Kara singles chronology
| "Honey" (2009) | "Wanna" (2009) | "Mister" (2009) |

= Wanna (song) =

2009 single by Kara

"Wanna" is a song by South Korean girl group Kara from their second studio album, Revolution (2009). It was released as the album's lead single on July 28, 2009. Various news agencies predicted that it would become their third hit, after "Pretty Girl" and "Honey". Upon release, "Wanna" immediately charted on various digital music charts and went on to become the group's third number-one hit. A month after its release, the song won the "Mutizen Song" award from SBS's Inkigayo music program.

==Composition==
"Wanna" is a dance-pop song, with strong beats and a fast pace. It was written and composed by Han Jae-ho and Kim Seung-su, the team behind their previous hits "Pretty Girl" and "Honey".

==Promotion==
The group started their first round of promotions the weekend of July 31 to August 2, 2009, starting with KBS's Music Bank. In an interview after their first performance, the group stated that although it was difficult to present a strong image for the first time, it was exciting for the members overall.

==Music video==
It was announced that actor Ryu Sang-wuk would be featured in the music video, which was filmed from July 20-21, 2009. The actor plays a man whom the group members stalk. The music video was released on July 29, 2009.

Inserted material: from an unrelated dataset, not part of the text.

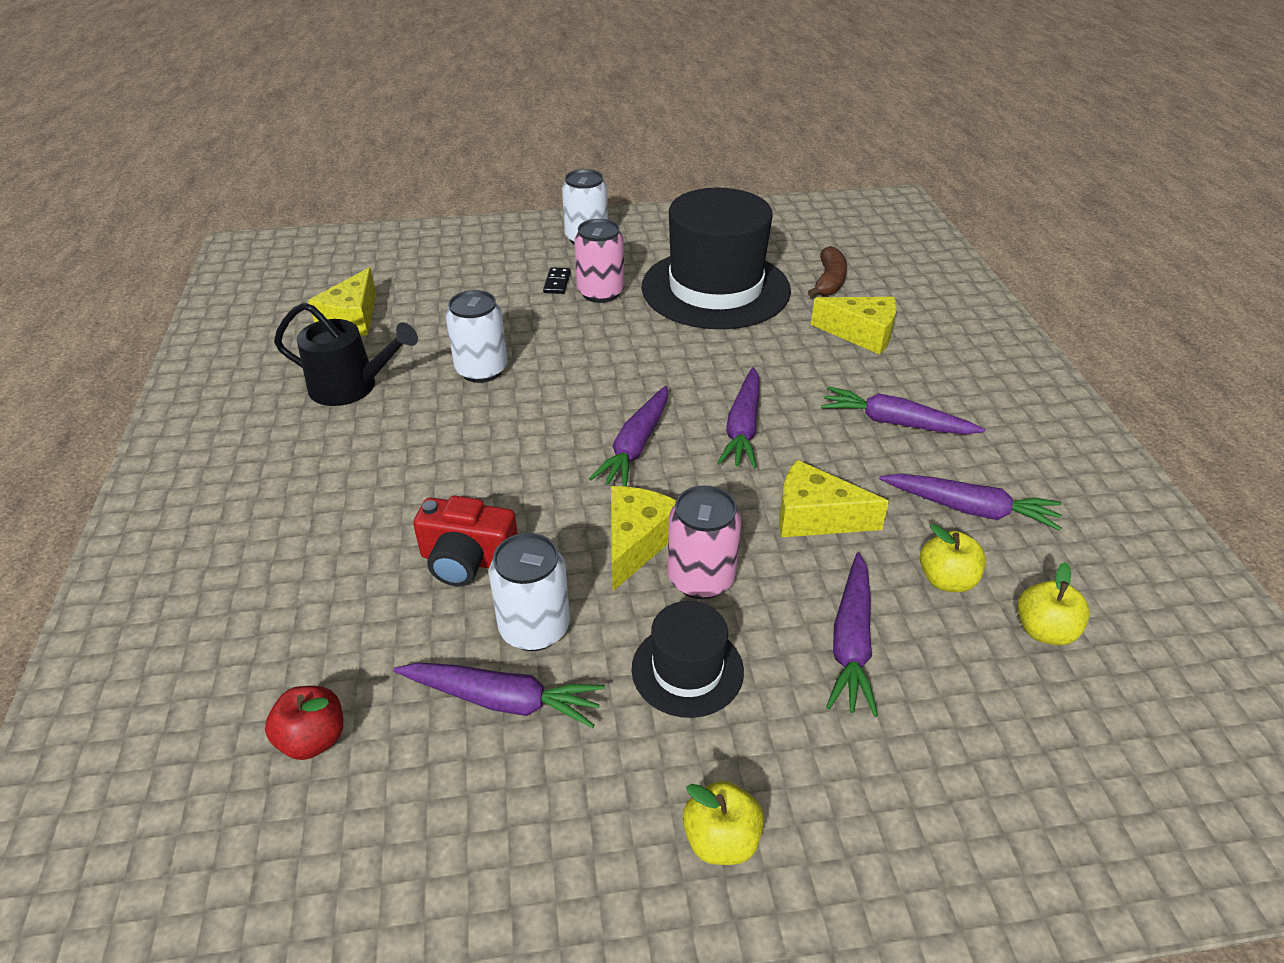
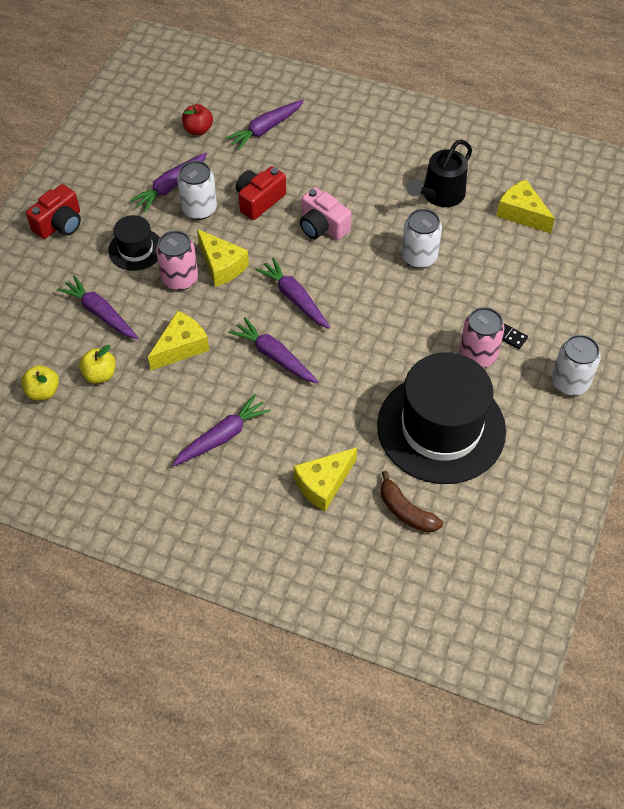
camera: 120 degrees right, 15 degrees up
yellow apple [683,781,764,865] -> red camera [26,184,81,239]
purple carrot [879,474,1062,531] -> purple carrot moved to [225,100,304,150]
none -> pink camera [300,187,352,240]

The video begins with Kara in a pink room watching anxiously as Jiyoung makes a phone call to the handsome neighbor next door. Right before she confesses her feelings, he accidentally hangs up on her, leaving her to think he has rejected her. They watch him through a telescope and the guy exits, passing by his pet parrot who utters the word "Kara".

The song starts as the girls break into the guy's house and trashes it, showing cuts of the Kara members dancing in 2 different rooms. Jiyoung finds pictures of herself in the guy's drawer, happily realizing that her feelings are returned. Kara leaves the house just as the guy comes back. Stunned at the mess, he trips and falls over, breaking his ankle. The video ends with Kara visiting him at his house, and Jiyoung draws a love heart on his cast.

==Commercial performance==
The song performed well on South Korea's digital music charts and received the "Mutizen Song" award from SBS's Inkigayo, which their previous song "Honey" also won. "Wanna" is estimated to have sold at least 2,000,000 downloads in South Korea.